**TASK DIRECTIONS**
A word-for-word restatement of every record is required.

**DATASET EXTRACT**
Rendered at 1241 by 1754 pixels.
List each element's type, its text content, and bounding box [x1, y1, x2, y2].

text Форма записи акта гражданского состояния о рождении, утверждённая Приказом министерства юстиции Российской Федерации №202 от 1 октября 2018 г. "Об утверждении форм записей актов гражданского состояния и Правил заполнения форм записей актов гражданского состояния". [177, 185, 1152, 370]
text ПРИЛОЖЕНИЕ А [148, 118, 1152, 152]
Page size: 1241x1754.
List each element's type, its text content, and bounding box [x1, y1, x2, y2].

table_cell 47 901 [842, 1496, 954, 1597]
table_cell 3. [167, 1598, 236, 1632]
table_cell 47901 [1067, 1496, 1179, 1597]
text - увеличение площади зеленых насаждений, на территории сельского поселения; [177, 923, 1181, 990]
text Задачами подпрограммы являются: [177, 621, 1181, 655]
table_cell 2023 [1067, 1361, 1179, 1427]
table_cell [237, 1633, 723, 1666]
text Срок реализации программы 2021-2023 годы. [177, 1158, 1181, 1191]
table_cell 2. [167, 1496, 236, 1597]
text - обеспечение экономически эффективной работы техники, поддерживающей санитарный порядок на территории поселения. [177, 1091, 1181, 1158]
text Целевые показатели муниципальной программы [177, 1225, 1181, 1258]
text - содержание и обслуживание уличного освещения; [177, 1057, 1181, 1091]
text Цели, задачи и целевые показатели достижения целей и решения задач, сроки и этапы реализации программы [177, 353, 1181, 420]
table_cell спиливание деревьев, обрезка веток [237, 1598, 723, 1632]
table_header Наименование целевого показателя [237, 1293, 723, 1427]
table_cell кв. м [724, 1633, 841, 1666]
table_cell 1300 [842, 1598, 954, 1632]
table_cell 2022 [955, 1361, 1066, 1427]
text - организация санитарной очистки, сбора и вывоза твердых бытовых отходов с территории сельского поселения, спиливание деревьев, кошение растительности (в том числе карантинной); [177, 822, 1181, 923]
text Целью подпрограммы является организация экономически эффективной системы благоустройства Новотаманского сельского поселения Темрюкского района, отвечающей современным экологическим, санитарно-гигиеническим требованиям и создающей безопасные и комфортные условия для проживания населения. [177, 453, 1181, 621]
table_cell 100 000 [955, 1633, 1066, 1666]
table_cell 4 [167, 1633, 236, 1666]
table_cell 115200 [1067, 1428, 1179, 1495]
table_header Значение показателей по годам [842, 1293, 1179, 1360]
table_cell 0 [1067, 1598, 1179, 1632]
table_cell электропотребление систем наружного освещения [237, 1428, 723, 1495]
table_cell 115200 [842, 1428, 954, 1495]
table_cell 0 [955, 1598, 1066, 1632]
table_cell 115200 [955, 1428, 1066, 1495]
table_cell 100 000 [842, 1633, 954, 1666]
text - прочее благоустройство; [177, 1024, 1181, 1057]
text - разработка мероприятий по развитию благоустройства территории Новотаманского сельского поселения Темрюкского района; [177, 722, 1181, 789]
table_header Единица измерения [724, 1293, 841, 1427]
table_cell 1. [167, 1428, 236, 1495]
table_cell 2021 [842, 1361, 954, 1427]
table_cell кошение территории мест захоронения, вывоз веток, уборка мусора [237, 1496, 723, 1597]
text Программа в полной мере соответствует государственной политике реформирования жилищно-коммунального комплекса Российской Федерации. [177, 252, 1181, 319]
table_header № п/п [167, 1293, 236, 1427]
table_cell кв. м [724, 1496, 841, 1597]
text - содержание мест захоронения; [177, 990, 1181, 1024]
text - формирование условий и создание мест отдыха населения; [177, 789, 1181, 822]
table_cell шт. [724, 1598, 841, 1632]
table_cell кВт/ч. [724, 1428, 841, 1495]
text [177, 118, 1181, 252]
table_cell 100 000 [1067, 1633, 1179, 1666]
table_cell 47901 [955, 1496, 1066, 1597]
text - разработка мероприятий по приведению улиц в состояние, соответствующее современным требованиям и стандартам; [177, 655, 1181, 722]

**RESPONSE TO THE EXERCISE**
Rendered at 1241 by 1754 pixels.
List each element's type, its text content, and bounding box [x1, y1, x2, y2].

text Форма записи акта гражданского состояния о рождении, утверждённая Приказом министерства юстиции Российской Федерации №202 от 1 октября 2018 г. "Об утверждении форм записей актов гражданского состояния и Правил заполнения форм записей актов гражданского состояния". [177, 185, 1152, 370]
text ПРИЛОЖЕНИЕ А [148, 118, 1152, 152]
Page size: 1241x1754.
List each element's type, its text content, and bounding box [x1, y1, x2, y2].

table_cell 47 901 [842, 1496, 954, 1597]
table_cell 3. [167, 1598, 236, 1632]
table_cell 47901 [1067, 1496, 1179, 1597]
text - увеличение площади зеленых насаждений, на территории сельского поселения; [177, 923, 1181, 990]
text Задачами подпрограммы являются: [177, 621, 1181, 655]
table_cell 2023 [1067, 1361, 1179, 1427]
table_cell [237, 1633, 723, 1666]
text Срок реализации программы 2021-2023 годы. [177, 1158, 1181, 1191]
table_cell 2. [167, 1496, 236, 1597]
text - обеспечение экономически эффективной работы техники, поддерживающей санитарный порядок на территории поселения. [177, 1091, 1181, 1158]
text Целевые показатели муниципальной программы [177, 1225, 1181, 1258]
text - содержание и обслуживание уличного освещения; [177, 1057, 1181, 1091]
text Цели, задачи и целевые показатели достижения целей и решения задач, сроки и этапы реализации программы [177, 353, 1181, 420]
table_cell спиливание деревьев, обрезка веток [237, 1598, 723, 1632]
table_header Наименование целевого показателя [237, 1293, 723, 1427]
table_cell кв. м [724, 1633, 841, 1666]
table_cell 1300 [842, 1598, 954, 1632]
table_cell 2022 [955, 1361, 1066, 1427]
text - организация санитарной очистки, сбора и вывоза твердых бытовых отходов с территории сельского поселения, спиливание деревьев, кошение растительности (в том числе карантинной); [177, 822, 1181, 923]
text Целью подпрограммы является организация экономически эффективной системы благоустройства Новотаманского сельского поселения Темрюкского района, отвечающей современным экологическим, санитарно-гигиеническим требованиям и создающей безопасные и комфортные условия для проживания населения. [177, 453, 1181, 621]
table_cell 100 000 [955, 1633, 1066, 1666]
table_cell 4 [167, 1633, 236, 1666]
table_cell 115200 [1067, 1428, 1179, 1495]
table_header Значение показателей по годам [842, 1293, 1179, 1360]
table_cell 0 [1067, 1598, 1179, 1632]
table_cell электропотребление систем наружного освещения [237, 1428, 723, 1495]
table_cell 115200 [842, 1428, 954, 1495]
table_cell 0 [955, 1598, 1066, 1632]
table_cell 115200 [955, 1428, 1066, 1495]
table_cell 100 000 [842, 1633, 954, 1666]
text - прочее благоустройство; [177, 1024, 1181, 1057]
text - разработка мероприятий по развитию благоустройства территории Новотаманского сельского поселения Темрюкского района; [177, 722, 1181, 789]
table_header Единица измерения [724, 1293, 841, 1427]
table_cell 1. [167, 1428, 236, 1495]
table_cell 2021 [842, 1361, 954, 1427]
table_cell кошение территории мест захоронения, вывоз веток, уборка мусора [237, 1496, 723, 1597]
text Программа в полной мере соответствует государственной политике реформирования жилищно-коммунального комплекса Российской Федерации. [177, 252, 1181, 319]
table_header № п/п [167, 1293, 236, 1427]
table_cell кв. м [724, 1496, 841, 1597]
text - содержание мест захоронения; [177, 990, 1181, 1024]
text - формирование условий и создание мест отдыха населения; [177, 789, 1181, 822]
table_cell шт. [724, 1598, 841, 1632]
table_cell кВт/ч. [724, 1428, 841, 1495]
text [177, 118, 1181, 252]
table_cell 100 000 [1067, 1633, 1179, 1666]
table_cell 47901 [955, 1496, 1066, 1597]
text - разработка мероприятий по приведению улиц в состояние, соответствующее современным требованиям и стандартам; [177, 655, 1181, 722]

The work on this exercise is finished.